The current region needs large investment to develop and maintain this industry in working mode since the financing issues in the current industry is rather acute. The vast Indian population majority consists of people living below the poverty line. Therefore, it’s quite complicated to convince the citizens to avoid leaving their garbage everywhere and to persuade them to collect garbage separately.
Our EDV-Recycling company, together with its partner PlasticBank are engaged in a new approach implementation in terms of waste management and garbage collection while being united by a common mission. We involve the local population to rid the territory of waste, thereby providing people with an opportunity to improve their living standards and get effective and incredibly useful employment for their own country, streets, and their loved one’s benefit.
Statistics and situation in the region today
The largest Indian garbage issue still failed to be resolved for multiple decades. Any attempts to cope with it resulted in a fail. But the situation is changing.
Up to 10 thousand tons of waste are added to the official city’s landfills daily – it is 2300 trucks, according to the journalists’ statistics. However, the garbage amount is growing together with the population, and it is expected 4700 trucks full of garbage will become typical in 2025.
However, the issue emerged due to both Indians’ habits as well as the outdated waste recycling system within the caste tradition. Most Indian cities do not have a modern centralized system for garbage collection and removal from each yard. For example, garbage is thoroughly cleaned in about 25% of the territory, in New Delhi, capital of India.
Indian cities produce about 100 thousand tons of municipal solid waste daily, but just 10% of the current amount is delivered to official landfills, according to various sources.

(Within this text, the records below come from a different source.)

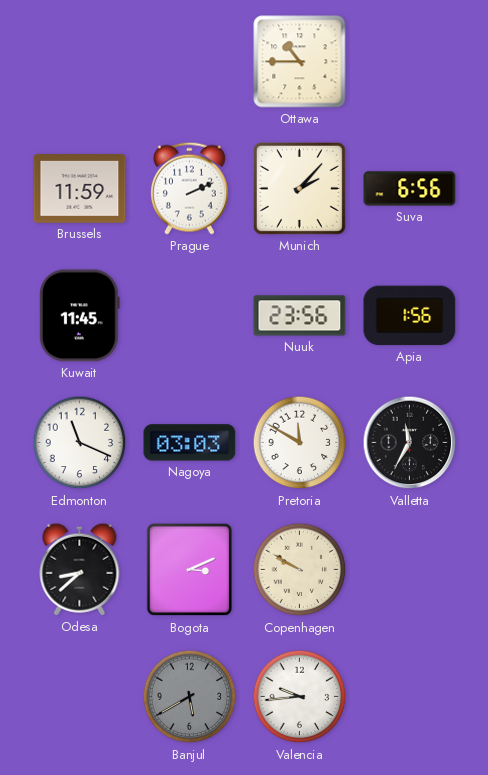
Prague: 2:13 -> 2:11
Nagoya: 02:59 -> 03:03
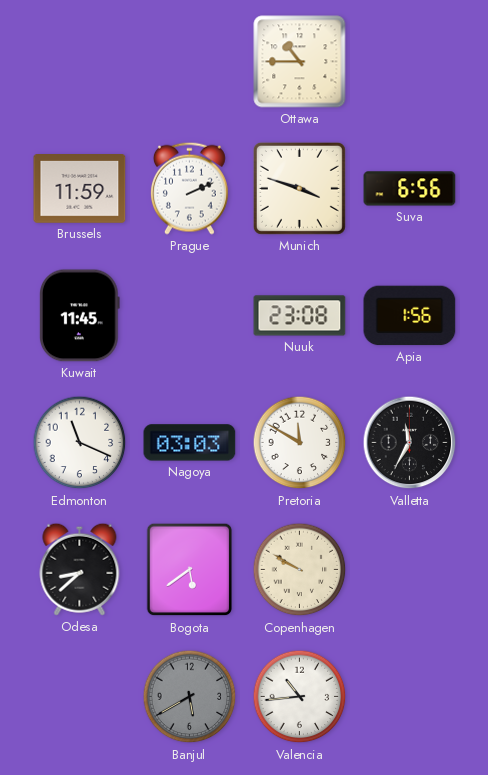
Munich: 2:07 -> 3:48
Nuuk: 23:56 -> 23:08
Bogota: 3:11 -> 5:39
Valencia: 9:44 -> 10:44
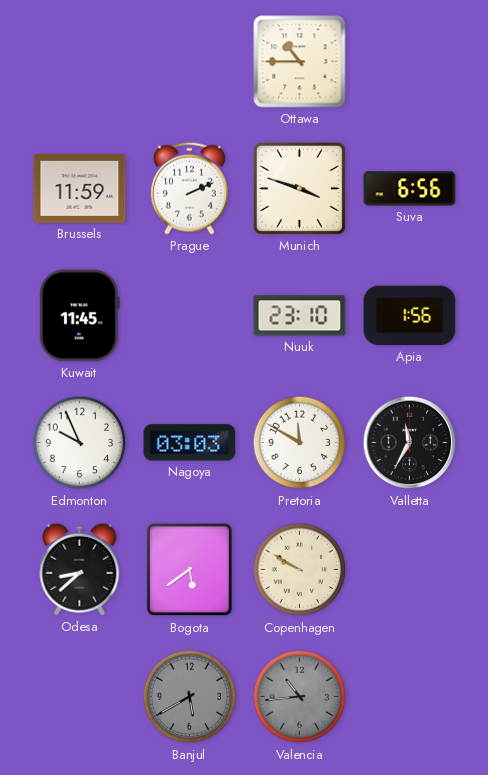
Nuuk: 23:08 -> 23:10
Edmonton: 11:19 -> 9:56
Valencia dial: white -> grey
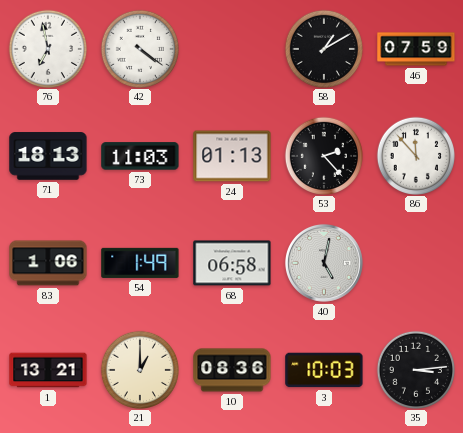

Authorities spend from 500 to 1500 rupees per ton of waste: 60–70% of the current amount being spent for the garbage collection, up to 30% - for transportation, and just the remaining 5% are spent for disposal.
The issues are complicated due to Indian city's growth: the country’s urban population amount is increasing by 32 thousand people every day, and such growth will continue until at least 2021, according to the experts. The experts do not provide further forecasts. This means that tens of thousands of new «garbage producers» replenish cities without the urban habit of throwing waste in, specially designated areas every day.
Here is a list of the five most polluted cities in the country: Delhi (3.3 million tons of waste per year), Mumbai (2.7 million), Chennai (1.6 million), Hyderabad (1.4 million), Colacta (1.1 million). The most polluted state's list includes Maharashtra (7 million tons per year) and West Bengal (4.5 million tons per year).